Another way to look at it is that the speedup was infinite, because I would never have put the effort into becoming sufficiently expert in Go to do this project. It’s not just a matter of the languages. Nothing is hard once you know how, but I wouldn’t have been able to extemporaneously type out a Web server from scratch because, honestly, I didn’t really understand interactions between the browser and the services well enough. I still don’t, really. It would have been a minor research project because I’ve never been a front-end guy. Yet there are two cool looking browser based viewers running on my machine right now.
Bottom line, a practical matter, I couldn’t have done the project on my own in a reasonable amount of time, so I’d say the speedup was somewhere between 4x and infinity.
METR’s Results v My Experience
This bring us to why METR’s results and my experience sound so different.
The study subjects in the METR study were all senior programmers with extensive track records as committers on well-known large open source projects.
If you don’t already know, being a committer on a well known opensource project is a major flex for a developer. Those projects are where the big kids go to impress each other. It’s about bragging rights, but it’s more; it commands respect that is worth major bucks when it comes to salary. To programmers, “open source committer” is what a row of medals on your chest is to an army officer. I have no idea who runs METR, but I’d bet cash money any time that there are a gaggle of opensource committers on staff.
And this is the critical point. The subjects were experts in the code they were working on, solving non-trivial coding problems in the context of million-line projects. Problems worth a couple of hours of effort by top-dog programmers on their own projects don’t have canned solutions. The programmer generally has to understand the program and the problem deeply.
Such problems are almost the opposite of what AI does best. Indeed, in my experience, of anything that it does at all.
As I said, the work that AI makes easy is the dumb 85%. Those thorny problems the test subjects were working on were part of the other 85%.
These developers were working on projects that already have a million lines. AI might suck at the class of problems the test cases were drawn from, but I’d be very confident in saying that starting from a blank page on day one, AI could have gotten those million-line opensource programs off the ground faster than any unassisted human could. AI is fantastically effective at generating all those thousands of lines of bread-and-butter code that can be described succinctly and implemented as function calls. Richard Stallman himself could not keep up with Cursor on that kind of coding because even Richard Stallman can’t type out a description of what he wants significantly faster than a mere mortal can.

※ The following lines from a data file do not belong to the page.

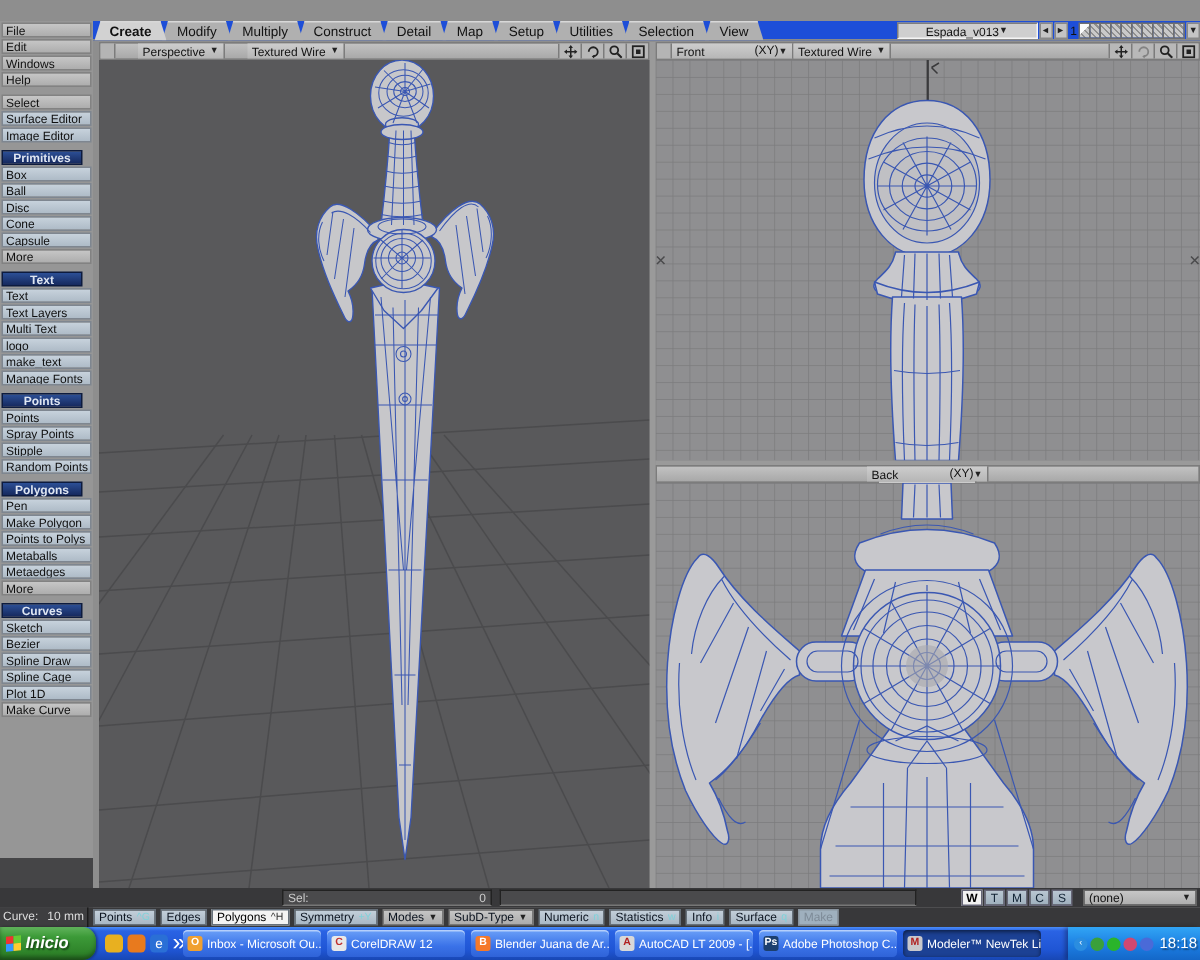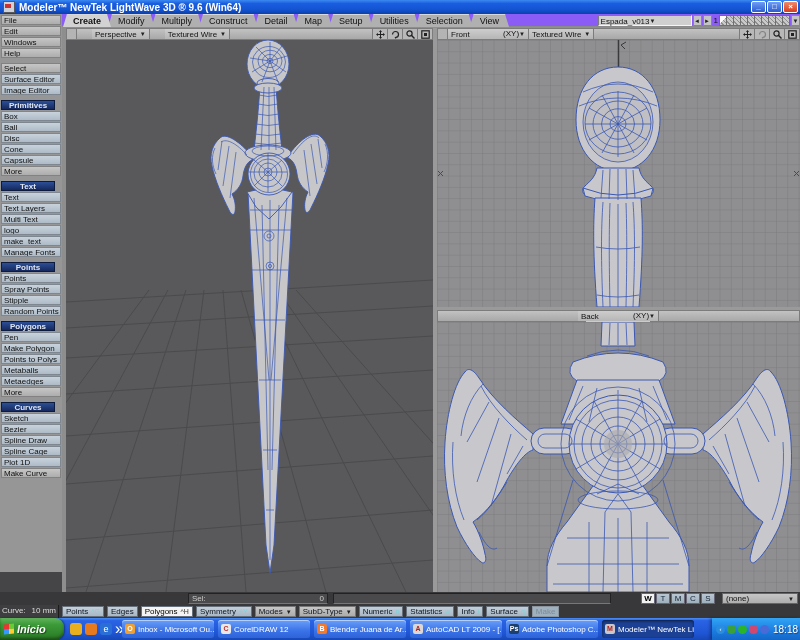--- a/index.html
+++ b/index.html
@@ -12,32 +12,32 @@
     display:flex;align-items:center;color:#fff;font-size:10px;font-weight:bold;}
   #titlebar .appicon{width:10px;height:10px;margin:0 4px 0 3px;background:#cfd2d8;
     border:1px solid #55585e;position:relative;}
   #titlebar .appicon:after{content:"";position:absolute;left:1px;top:2px;width:6px;height:4px;background:#c33;}
   .winbtns{position:absolute;right:2px;top:1px;display:flex;gap:1px;}
   .winbtn{width:15px;height:12px;border:1px solid #fff;border-radius:2px;color:#fff;
     font-size:8px;line-height:10px;text-align:center;box-sizing:border-box;
     background:linear-gradient(180deg,#6f9df5,#2b5cd0);}
   .winbtn.close{background:linear-gradient(180deg,#f08a6a,#d63c1e);}
   
-  #tabstrip{position:absolute;left:62px;top:14px;width:738px;height:13px;background:#8b5cf6;
+  #tabstrip{position:absolute;left:62px;top:14px;width:738px;height:13px;background:#1d4ed8;
     border-bottom:1px solid #8a8a8a;box-sizing:border-box;}
   #tabs{position:absolute;left:4px;top:0;height:13px;display:flex;}
   .tab{position:relative;height:13px;padding:0 10px;font-size:9px;line-height:13px;color:#111;
     background:#b0b0b0;clip-path:polygon(0 100%,4px 0,calc(100% - 4px) 0,100% 100%);
     margin-left:-3px;border-top:1px solid #d8d8d8;box-sizing:border-box;}
   .tab.active{background:#d2d2d2;font-weight:bold;z-index:2;}
   
   #objectbar{position:absolute;right:0;top:14px;height:13px;display:flex;align-items:center;}
   #objdrop{width:94px;height:11px;background:#cfcfcf;border:1px solid #7d7d7d;
     border-right-color:#f5f5f5;border-bottom-color:#f5f5f5;font-size:8px;line-height:11px;
-    padding:0 2px;box-sizing:border-box;display:flex;justify-content:flex-start;color:#111;}
+    padding:0 2px;box-sizing:border-box;display:flex;justify-content:center;color:#111;}
   .tinybtn{width:9px;height:11px;background:#c4c4c4;border:1px solid #888;font-size:6px;
     line-height:10px;text-align:center;color:#222;box-sizing:border-box;margin-left:1px;}
   #banknum{font-size:8px;color:#111;margin:0 2px;}
   #layer-bank{display:flex;}
   .layerbox{width:8px;height:11px;border:1px solid #6f6f6f;box-sizing:border-box;margin-left:-1px;
     background:repeating-linear-gradient(45deg,#c9c9c9 0 2px,#8f8f8f 2px 3px);position:relative;}
   .layerbox.sel:before{content:"";position:absolute;inset:0;
     background:linear-gradient(135deg,#fafafa 48%,transparent 48%);}
   
   #sidebar{position:absolute;left:0;top:14px;width:62px;height:558px;background:#969696;
@@ -123,29 +123,20 @@
     background:linear-gradient(180deg,#31a5f5 0%,#1b7be0 60%,#1467c8 100%);
     box-shadow:-2px 0 3px rgba(0,0,0,.3);display:flex;align-items:center;gap:2px;padding-left:4px;box-sizing:border-box;}
   .trayicon{width:9px;height:9px;border-radius:50%;font-size:6px;line-height:9px;text-align:center;color:#fff;}
   #clock{color:#fff;font-size:10px;margin-left:2px;text-shadow:1px 1px 1px #14487e;}
 </style>
 </head>
 <body>
 
 <div id="screen">
 
-  <div id="titlebar">
-    <span class="appicon"></span>
-    <span>Modeler™ NewTek LightWave 3D ® 9.6  (Win64)</span>
-    <span class="winbtns">
-      <span class="winbtn">_</span>
-      <span class="winbtn">□</span>
-      <span class="winbtn close">×</span>
-    </span>
-  </div>
 
   <div id="tabstrip">
     <div id="tabs">
         <span class="tab active">Create</span>
         <span class="tab">Modify</span>
         <span class="tab">Multiply</span>
         <span class="tab">Construct</span>
         <span class="tab">Detail</span>
         <span class="tab">Map</span>
         <span class="tab">Setup</span>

Frankly, I’m surprised that AI only slowed them down by 20% because they were doing the part of the work that that requires half a brain.
Conclusion
AI is just a tool, at least so far. And awesome tool, but a tool. Coding with and without AI is similar to the difference between coding in assembler using text editor and coding in Java or Python using a modern IDE like JetBrains.
But like other fancy modern coding tools, it attacks only what Fred Brooks called the accidental or incidental complexity of programming. Tools are extremely effective at incidental complexity. But they add relatively little to the problems of the inherent complexity of programs–the difficulty of understanding and expressing the complexity that is rooted in the problem itself, and not in the code. This is the part where human understanding is as necessary as ever.
And this is why it’s a dog-bites-man story and not a man-bites-dog story. Of course it didn’t help.
* The kind of people who read articles about AI and programming will be annoyed at me calling AI an acronym–it’s an initialism.